# PROVIDED TEXT
++++++++

One of the homes on this block belongs to Andy Radjenovich, who with his wife, Melanie, owns the Jackson Grill supper club on Milwaukee's south side. On Tuesday afternoon, workers carried out tub after tub of treasured belongings from a massive hole in their house's foundation.

Radjenovich said the couple got home from the restaurant around 11 p.m. Saturday night. It was raining heavily, but everything seemed fine. Then, water started pooling in the street, then in the front yard, then it began to pool in the basement.

"All of a sudden, we started getting water in the basement, and in a matter of five minutes, the basement wall collapsed," he recalled.

The couple went to the house's second floor as water filled the basement and began to rise on the main floor. Radjenovich said all they could do was watch as the nearby Honey Creek turned their block into raging rapids.

"Chaos. It looked like a river out here, strong currents," he said. "Cars floating down the street, logs, branches and neighbors getting rescued from dump trucks."

Lost in the flood were kinds of sports memorabilia. Radjenovich showed one tub of more than 50 bobbleheads caked in mud and dried sewer water. The same applied to his collection of autographed bats signed by past baseball stars such as Eddie Matthews and Jose Canseco. 

While Radjenovich was upset about the state of his souvenirs, he was more worried about the structural integrity of his home.

"Extremely concerned," he said. "I've never even thought anything like this would happen in my wildest dreams."

On that front, there was one bit of good news. Feliciano Martinez, owner of Chano's Maintenance, was overseeing the crew working at the house Tuesday.

Martinez said he was optimistic the foundation could be repaired, but he added for this house, and so many others, it's truly a race against time.

"It's chaos," Martinez said. "All these houses need to be cleaned up as soon as possible so they can be saved."

From house to house, Martinez said he's met one family after another dealing with all kinds of stress. Many are now moving into a stage where they're fighting their insurance companies.

++++++++

# TRY IT
Can you output the part of the flood article between "On that front, there" and "the house Tuesday.", inclusive? The lines that come next are drawn from an unrelated source.

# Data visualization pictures

++++++++

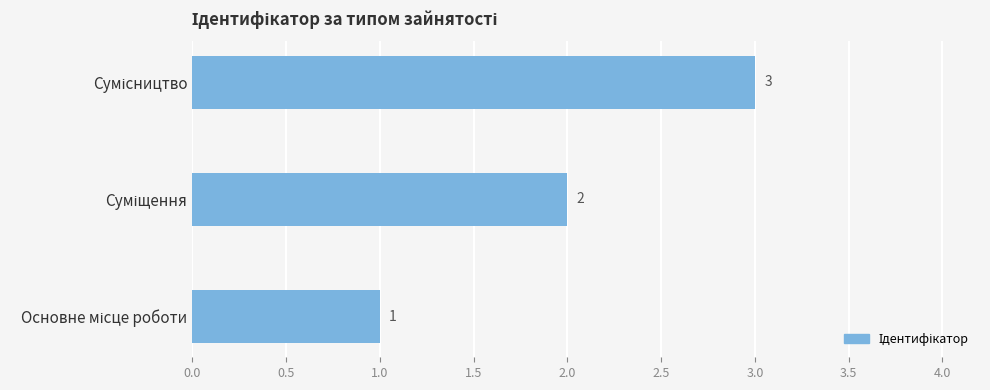

How many values are below 2?

1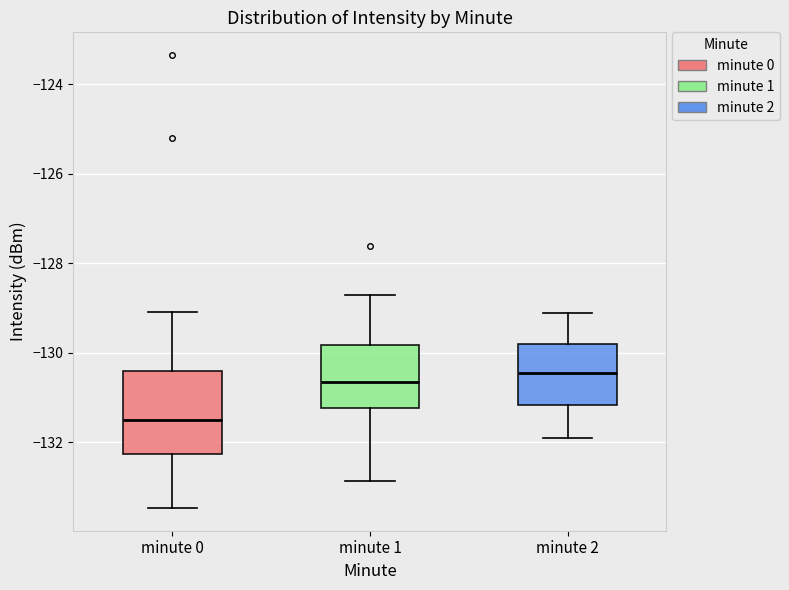

Where does the median line of the box for minute 1 sit on the y-axis? The values are not printed on the chart, so give them approximately, as read against the axis.

-130.6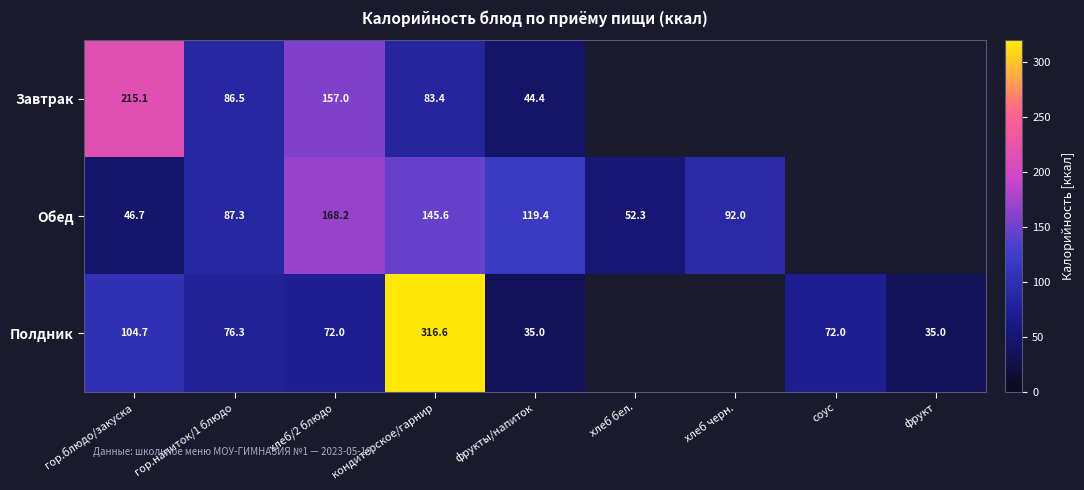

Is the value of Полдник at фрукты/напиток greater than the value of Завтрак at фрукты/напиток?

No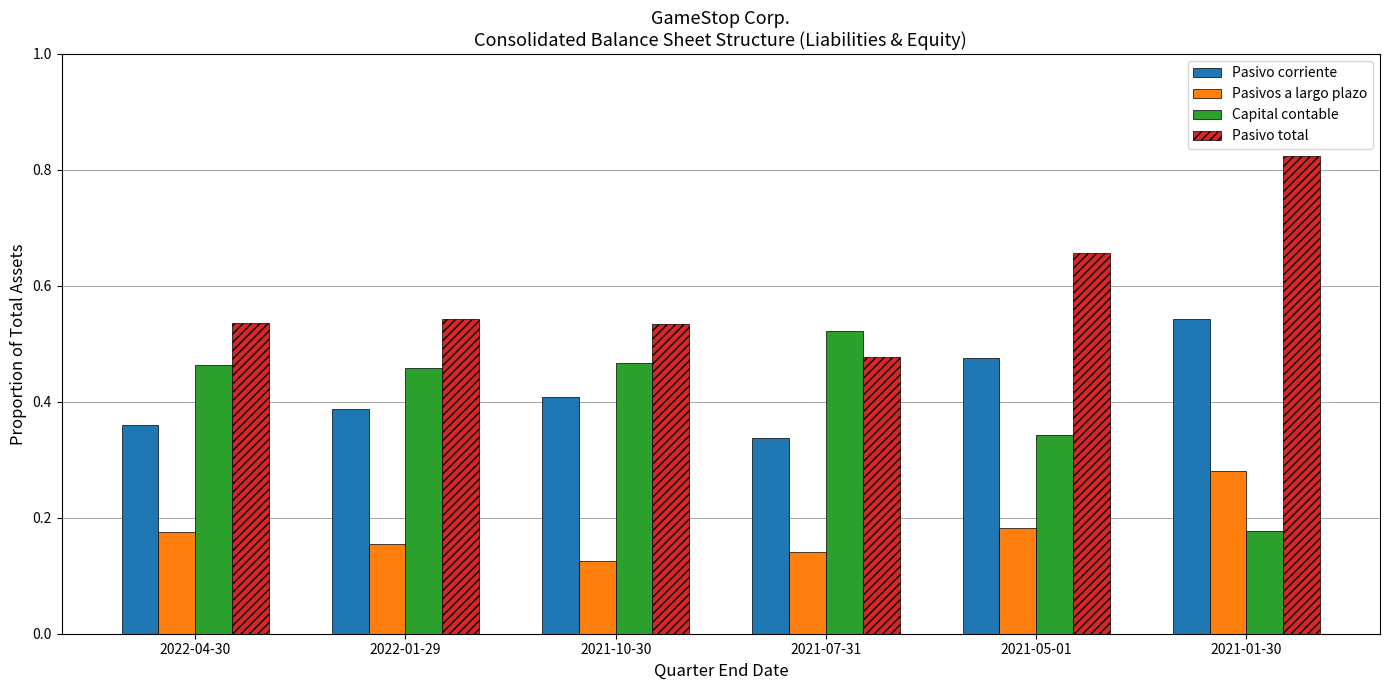

Which category has the lowest value in the Pasivo corriente series?

2021-07-31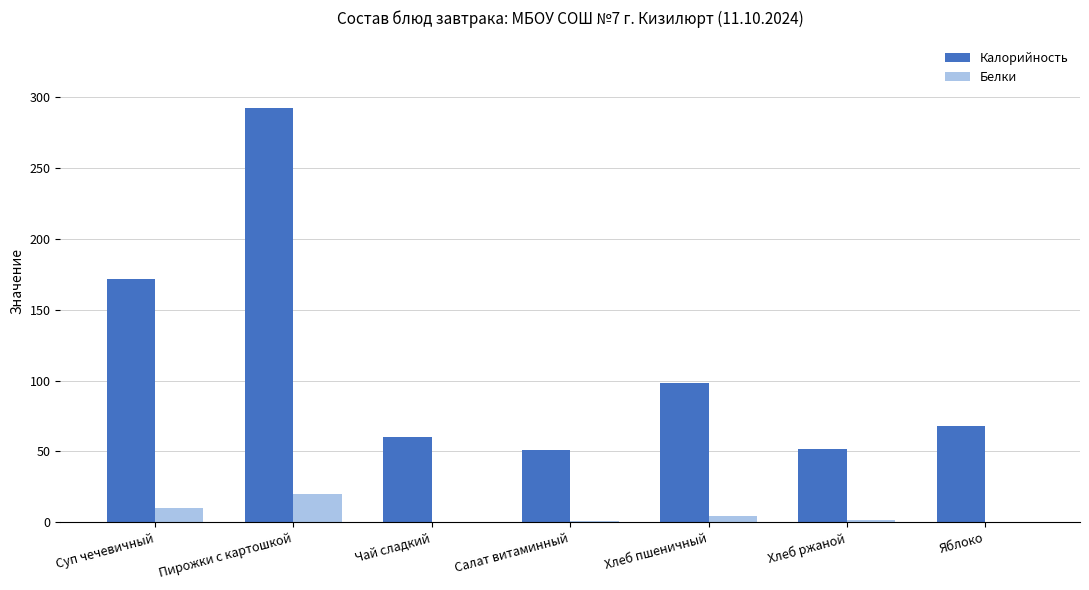

How many series are shown in this chart?

2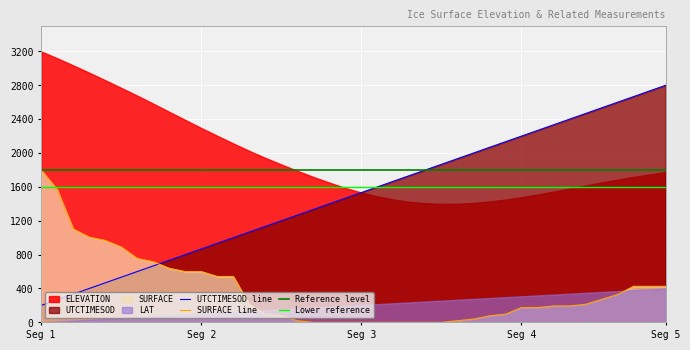

What is the highest value of the UTCTIMESOD line series?

2800.0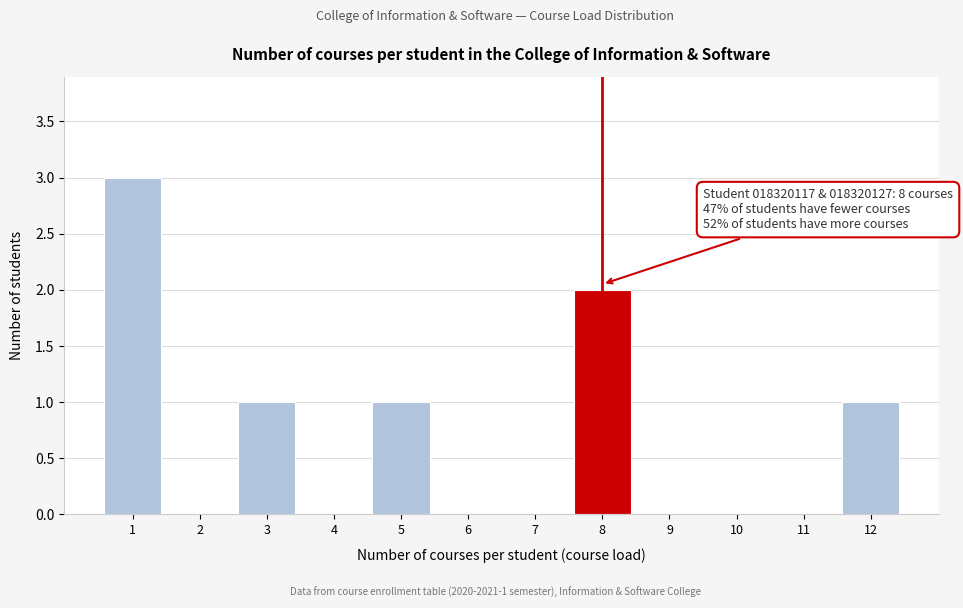

Reading left to right, transcribe all the data shown in this chart.

1=3	2=0	3=1	4=0	5=1	6=0	7=0	8=2	9=0	10=0	11=0	12=1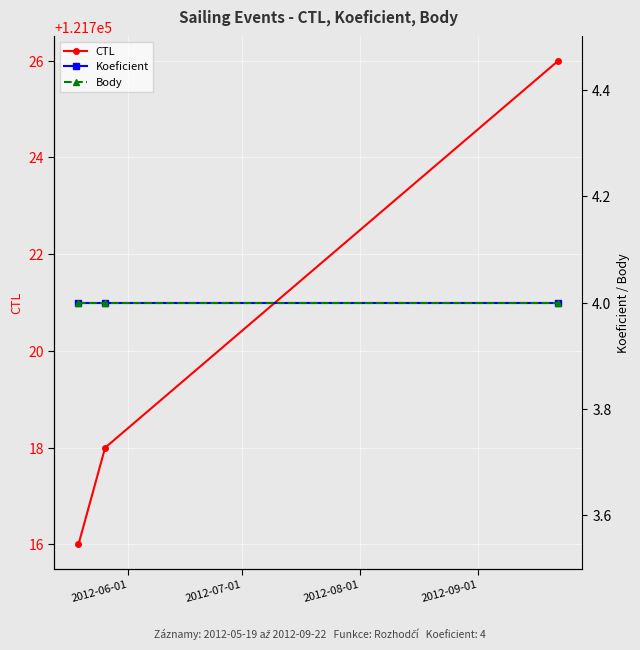

What is the value of the CTL point at the 1st from the left?

121716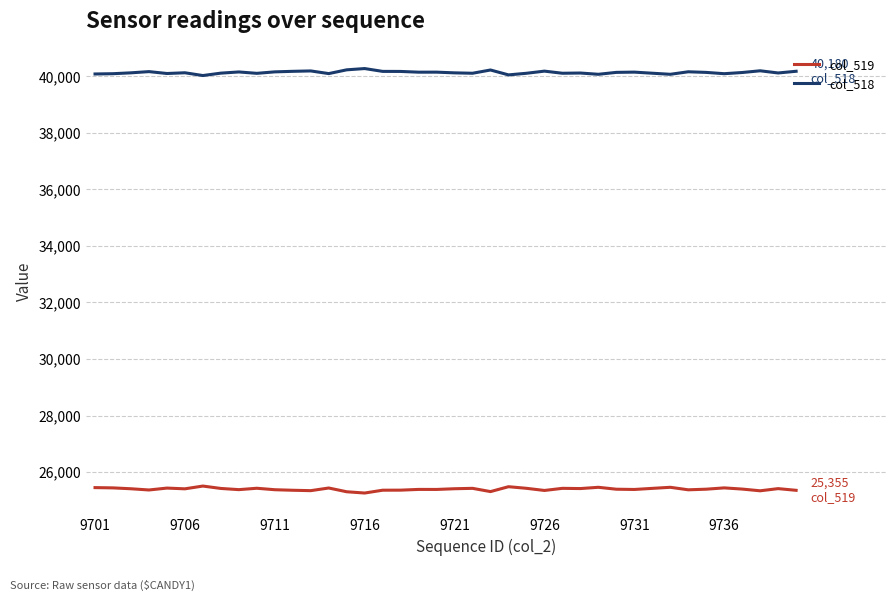

What is the maximum value for col_519?

25506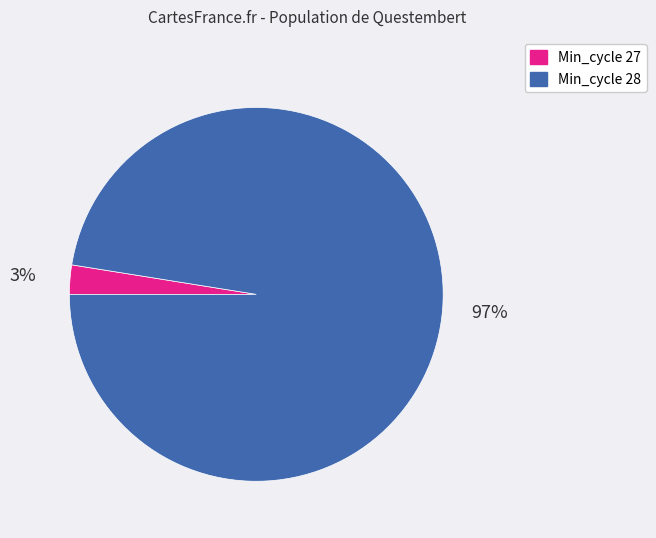

What percentage is the Min_cycle 28 slice, to the nearest percent?

97%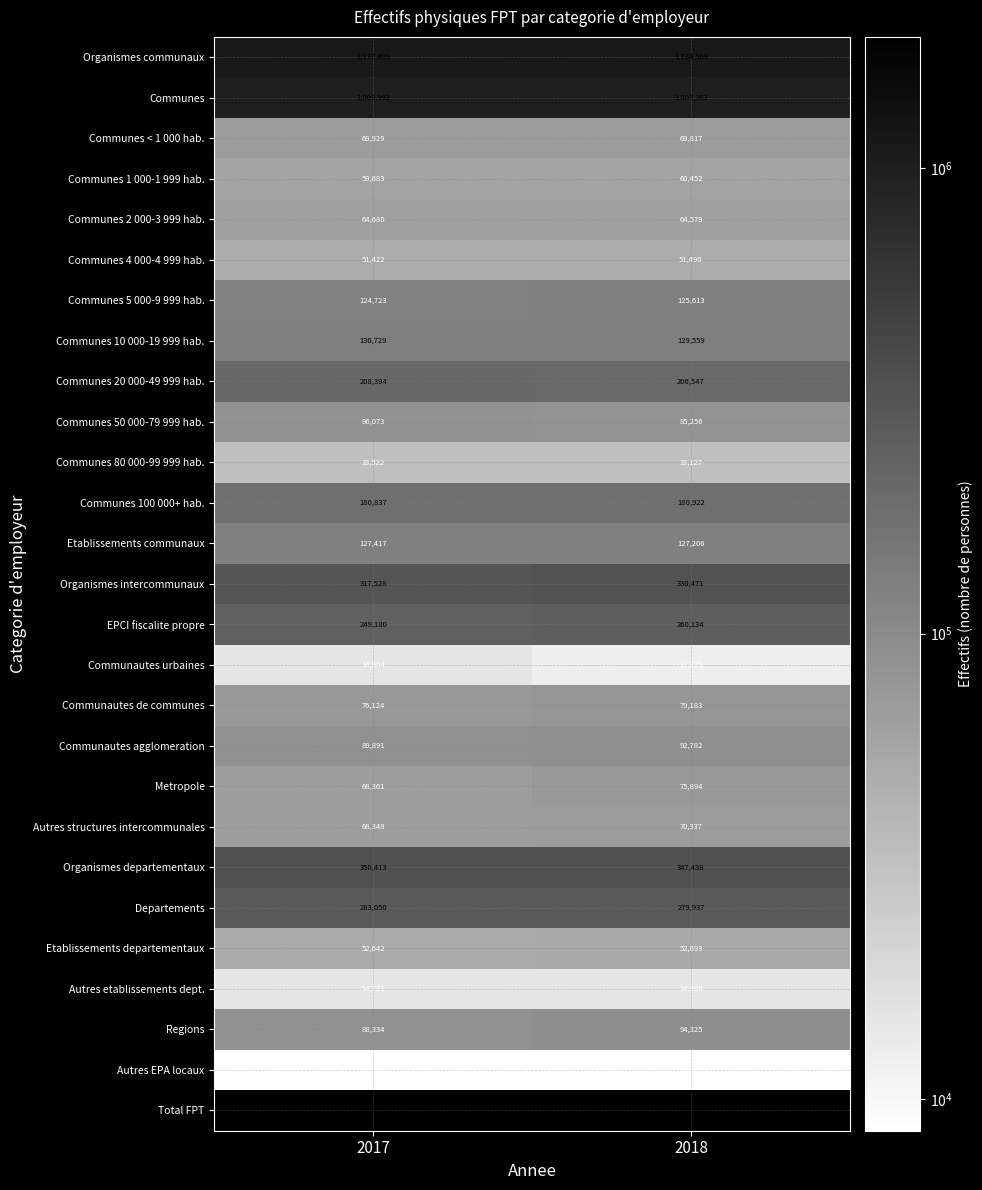

The Communes 10 000-19 999 hab. series shows 207240 at 2018. True or false?

False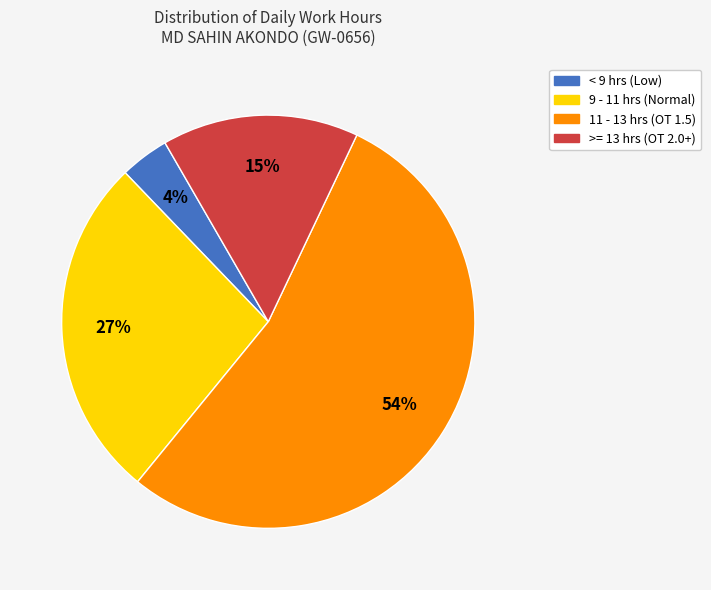

How many slices are in this pie chart?

4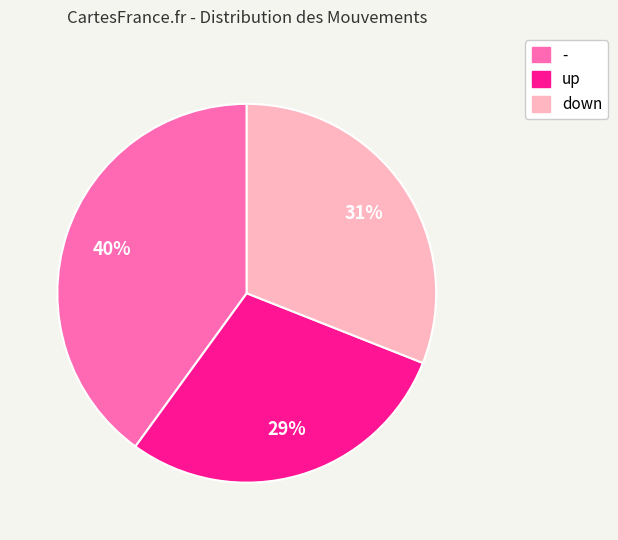

To the nearest percent, what is the combined percentage of down and -?

71%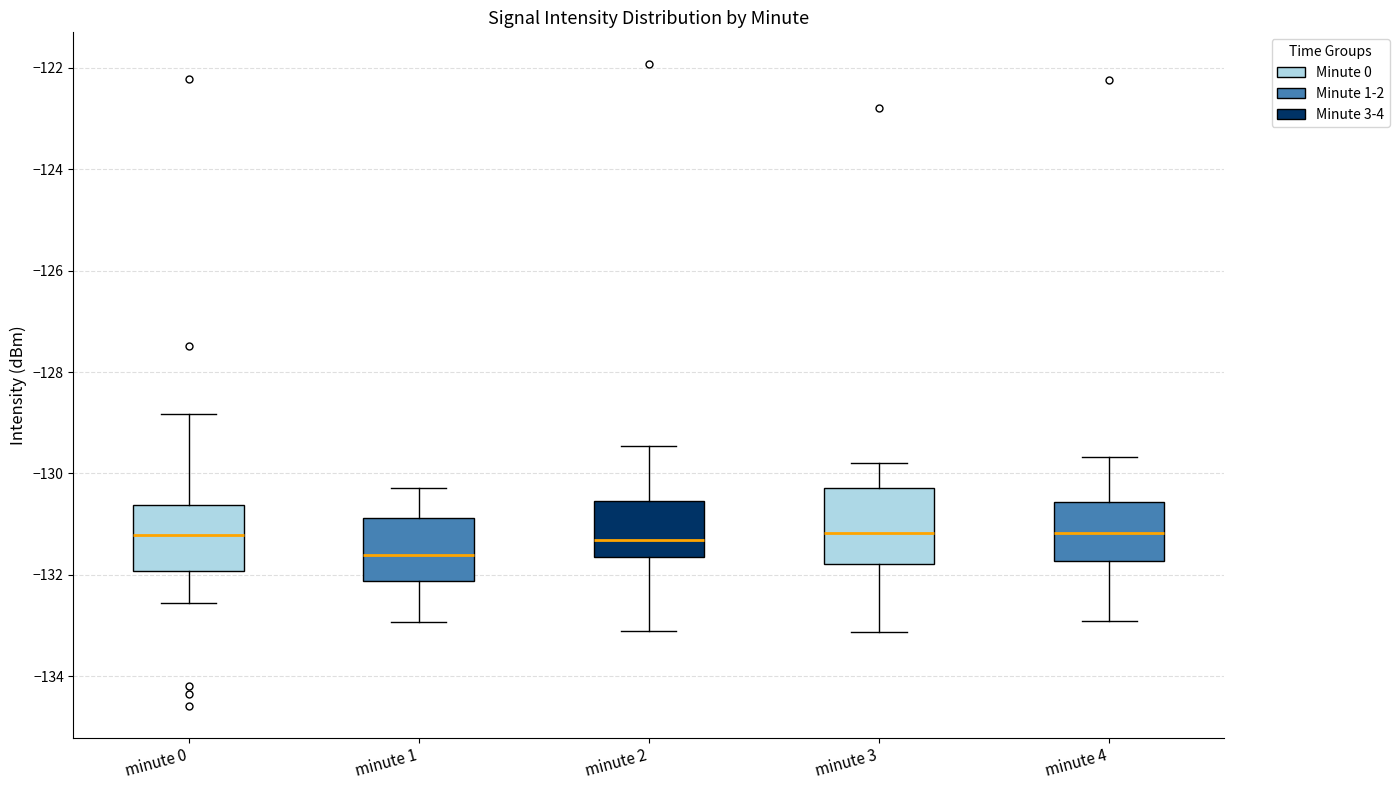

Which box has the lowest median line?

minute 1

++++++++

# RESULT OF THIS TASK
On that front, there was one bit of good news. Feliciano Martinez, owner of Chano's Maintenance, was overseeing the crew working at the house Tuesday.